The actor told Vanity Fair for its April cover story that he originally passed on "SNL" producer Lorne Michaels' offer to play Trump but changed his mind after a film role fell through.
"I was supposed to do a film. And the people who were doing the film were supposed to escrow money to guarantee that I would get paid," he said in a video accompanying the cover story. "And they didn’t put the money in escrow. And that’s when I hung up and said I’m not going to go do the movie and I’m going to go do the thing with Lorne. And I think to myself, 'What if I hadn’t done that?' ... It’s turned out to be this incredible opportunity."
Baldwin's impression has been so popular that he has parlayed it into an upcoming satirical book and made his record 17th appearance as host of "SNL" earlier this year.
McKinnon, he said, is "one of the three most talented people" he's ever worked with on the show.
His first love, however, was for Fey, whom he described in the excerpt as "beautiful and brunette, smart and funny, by turns smug and diffident and completely uninterested in me or anything I had to say."
He added, "I had the same reaction that I’m sure many men and women have: I fell in love."

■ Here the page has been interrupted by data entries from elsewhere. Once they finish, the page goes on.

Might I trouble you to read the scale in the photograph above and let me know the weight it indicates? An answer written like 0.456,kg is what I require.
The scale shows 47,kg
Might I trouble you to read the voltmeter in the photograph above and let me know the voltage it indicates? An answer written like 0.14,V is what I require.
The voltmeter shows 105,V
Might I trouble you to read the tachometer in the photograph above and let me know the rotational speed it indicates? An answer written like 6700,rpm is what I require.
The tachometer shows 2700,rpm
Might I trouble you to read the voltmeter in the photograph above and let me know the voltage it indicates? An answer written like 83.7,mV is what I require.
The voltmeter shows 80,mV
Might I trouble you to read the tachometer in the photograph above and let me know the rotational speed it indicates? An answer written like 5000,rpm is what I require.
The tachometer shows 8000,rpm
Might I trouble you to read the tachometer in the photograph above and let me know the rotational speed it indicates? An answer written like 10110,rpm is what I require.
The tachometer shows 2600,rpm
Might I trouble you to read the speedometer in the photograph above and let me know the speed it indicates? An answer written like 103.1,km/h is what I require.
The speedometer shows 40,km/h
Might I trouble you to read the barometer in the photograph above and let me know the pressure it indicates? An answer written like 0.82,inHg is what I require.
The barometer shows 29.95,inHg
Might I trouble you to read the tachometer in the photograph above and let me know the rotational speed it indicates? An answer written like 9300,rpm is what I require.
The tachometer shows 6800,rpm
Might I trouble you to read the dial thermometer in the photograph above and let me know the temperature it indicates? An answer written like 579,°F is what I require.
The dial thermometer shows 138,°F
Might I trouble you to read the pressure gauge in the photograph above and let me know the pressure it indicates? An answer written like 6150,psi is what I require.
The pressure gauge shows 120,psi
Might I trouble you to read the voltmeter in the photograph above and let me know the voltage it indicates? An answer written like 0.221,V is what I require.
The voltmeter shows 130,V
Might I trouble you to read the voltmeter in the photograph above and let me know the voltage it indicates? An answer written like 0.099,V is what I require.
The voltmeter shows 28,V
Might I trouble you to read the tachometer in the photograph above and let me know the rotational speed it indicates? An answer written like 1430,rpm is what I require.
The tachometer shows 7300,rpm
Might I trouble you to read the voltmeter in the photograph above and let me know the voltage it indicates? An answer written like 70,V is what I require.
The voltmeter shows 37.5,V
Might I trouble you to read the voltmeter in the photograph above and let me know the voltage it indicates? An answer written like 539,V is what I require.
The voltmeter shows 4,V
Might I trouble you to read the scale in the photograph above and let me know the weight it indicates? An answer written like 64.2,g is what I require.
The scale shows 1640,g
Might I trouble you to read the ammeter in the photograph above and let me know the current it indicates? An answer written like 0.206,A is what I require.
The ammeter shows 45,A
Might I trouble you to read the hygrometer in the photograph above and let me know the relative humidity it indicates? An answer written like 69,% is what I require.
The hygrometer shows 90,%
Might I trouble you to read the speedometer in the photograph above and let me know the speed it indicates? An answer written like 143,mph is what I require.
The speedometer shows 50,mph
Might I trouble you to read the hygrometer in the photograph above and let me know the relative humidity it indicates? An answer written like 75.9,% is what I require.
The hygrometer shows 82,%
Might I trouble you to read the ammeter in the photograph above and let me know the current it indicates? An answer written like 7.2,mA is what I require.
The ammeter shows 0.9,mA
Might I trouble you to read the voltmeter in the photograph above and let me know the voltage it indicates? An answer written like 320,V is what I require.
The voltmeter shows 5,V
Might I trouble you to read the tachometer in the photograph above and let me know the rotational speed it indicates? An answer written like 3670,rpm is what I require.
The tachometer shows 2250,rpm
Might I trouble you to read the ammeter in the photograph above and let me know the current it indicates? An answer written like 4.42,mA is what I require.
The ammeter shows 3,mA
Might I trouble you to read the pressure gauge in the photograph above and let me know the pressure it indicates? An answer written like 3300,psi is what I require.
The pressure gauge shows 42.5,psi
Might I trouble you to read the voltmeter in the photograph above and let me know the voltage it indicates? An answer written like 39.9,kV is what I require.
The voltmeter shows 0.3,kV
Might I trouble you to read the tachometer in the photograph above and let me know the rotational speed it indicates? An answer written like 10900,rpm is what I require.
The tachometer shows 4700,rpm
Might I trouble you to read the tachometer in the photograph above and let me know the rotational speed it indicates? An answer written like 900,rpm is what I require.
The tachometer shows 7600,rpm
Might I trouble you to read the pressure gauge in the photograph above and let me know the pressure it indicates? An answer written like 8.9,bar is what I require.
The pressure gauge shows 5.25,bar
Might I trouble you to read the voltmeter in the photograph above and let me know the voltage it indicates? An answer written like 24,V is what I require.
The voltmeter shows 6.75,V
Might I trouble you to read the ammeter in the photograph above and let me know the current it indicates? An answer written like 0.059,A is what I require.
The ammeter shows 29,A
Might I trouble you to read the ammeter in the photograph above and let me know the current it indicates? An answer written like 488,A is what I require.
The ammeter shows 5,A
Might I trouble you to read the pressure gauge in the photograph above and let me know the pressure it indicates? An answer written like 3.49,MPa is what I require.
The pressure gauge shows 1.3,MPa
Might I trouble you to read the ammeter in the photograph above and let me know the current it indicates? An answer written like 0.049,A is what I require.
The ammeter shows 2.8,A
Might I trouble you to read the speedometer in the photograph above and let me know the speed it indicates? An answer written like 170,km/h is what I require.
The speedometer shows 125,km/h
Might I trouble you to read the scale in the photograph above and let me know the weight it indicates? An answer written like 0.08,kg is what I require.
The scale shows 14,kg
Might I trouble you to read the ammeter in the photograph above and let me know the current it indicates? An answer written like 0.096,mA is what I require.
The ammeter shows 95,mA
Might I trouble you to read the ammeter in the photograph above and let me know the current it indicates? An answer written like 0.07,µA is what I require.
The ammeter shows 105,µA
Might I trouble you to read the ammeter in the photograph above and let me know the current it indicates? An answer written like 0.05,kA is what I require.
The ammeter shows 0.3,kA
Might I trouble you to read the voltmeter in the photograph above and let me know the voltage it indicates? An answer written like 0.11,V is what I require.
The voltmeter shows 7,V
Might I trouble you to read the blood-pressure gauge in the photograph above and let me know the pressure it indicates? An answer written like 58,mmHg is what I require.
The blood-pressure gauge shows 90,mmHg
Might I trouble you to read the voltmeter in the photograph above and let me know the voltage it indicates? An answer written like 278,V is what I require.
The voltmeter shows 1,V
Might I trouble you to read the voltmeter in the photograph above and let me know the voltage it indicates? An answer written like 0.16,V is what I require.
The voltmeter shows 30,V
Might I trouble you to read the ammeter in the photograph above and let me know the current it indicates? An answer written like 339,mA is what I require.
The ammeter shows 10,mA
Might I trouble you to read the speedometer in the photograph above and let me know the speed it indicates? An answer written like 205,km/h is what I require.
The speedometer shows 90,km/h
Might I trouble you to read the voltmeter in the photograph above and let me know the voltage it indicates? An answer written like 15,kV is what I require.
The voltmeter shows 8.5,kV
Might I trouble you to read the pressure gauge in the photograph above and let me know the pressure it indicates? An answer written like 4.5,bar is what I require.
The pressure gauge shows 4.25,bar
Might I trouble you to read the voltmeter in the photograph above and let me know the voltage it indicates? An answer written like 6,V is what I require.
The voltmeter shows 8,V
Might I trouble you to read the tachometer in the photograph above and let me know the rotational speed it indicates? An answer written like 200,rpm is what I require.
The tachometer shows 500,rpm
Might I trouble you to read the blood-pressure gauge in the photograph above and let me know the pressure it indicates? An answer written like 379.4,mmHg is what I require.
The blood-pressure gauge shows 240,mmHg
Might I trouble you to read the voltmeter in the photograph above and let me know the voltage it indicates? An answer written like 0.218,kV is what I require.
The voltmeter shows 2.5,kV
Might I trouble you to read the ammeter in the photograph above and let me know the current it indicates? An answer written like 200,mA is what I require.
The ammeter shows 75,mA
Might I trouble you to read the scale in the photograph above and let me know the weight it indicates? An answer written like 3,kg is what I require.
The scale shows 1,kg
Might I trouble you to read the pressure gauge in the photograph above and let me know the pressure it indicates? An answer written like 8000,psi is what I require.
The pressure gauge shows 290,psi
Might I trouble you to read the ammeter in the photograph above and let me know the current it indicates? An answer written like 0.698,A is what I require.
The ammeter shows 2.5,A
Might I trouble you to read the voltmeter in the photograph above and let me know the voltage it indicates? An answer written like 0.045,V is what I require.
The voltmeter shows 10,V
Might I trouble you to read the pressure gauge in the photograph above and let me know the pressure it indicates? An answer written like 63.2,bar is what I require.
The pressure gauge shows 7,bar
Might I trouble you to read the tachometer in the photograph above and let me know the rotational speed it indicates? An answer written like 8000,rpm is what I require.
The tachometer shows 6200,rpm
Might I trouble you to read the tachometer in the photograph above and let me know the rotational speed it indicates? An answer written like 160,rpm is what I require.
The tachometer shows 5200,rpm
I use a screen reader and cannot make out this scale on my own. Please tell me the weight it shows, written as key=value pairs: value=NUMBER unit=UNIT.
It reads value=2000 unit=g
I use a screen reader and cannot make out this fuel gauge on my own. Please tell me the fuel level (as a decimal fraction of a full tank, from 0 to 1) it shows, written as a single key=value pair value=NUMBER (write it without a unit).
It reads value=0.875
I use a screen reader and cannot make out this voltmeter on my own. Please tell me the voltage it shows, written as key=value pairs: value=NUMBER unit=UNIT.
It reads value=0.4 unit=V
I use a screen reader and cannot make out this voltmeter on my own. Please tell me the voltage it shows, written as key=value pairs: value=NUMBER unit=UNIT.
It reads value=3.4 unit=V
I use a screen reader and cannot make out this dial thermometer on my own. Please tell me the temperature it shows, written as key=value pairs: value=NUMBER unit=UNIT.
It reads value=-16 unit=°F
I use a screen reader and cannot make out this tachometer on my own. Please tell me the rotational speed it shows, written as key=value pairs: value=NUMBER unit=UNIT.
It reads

As it turned out, Fey was already married to Jeff Richmond and Baldwin had to settle for working with her.
"As we shot the series finale, on a December night in Lower Manhattan, my building rush of nostalgia for the show hit its peak," Baldwin said. "Freezing my a-- off on a boat floating in a marina in Battery Park City, Jack groped his way toward telling Liz [Fey's character Liz Lemon] he loved her. 'Lemon, there is a word, a once special word, that has been tragically co-opted by the romance-industrial complex.' That night was tough. The best job I ever had, that I will ever have, was over."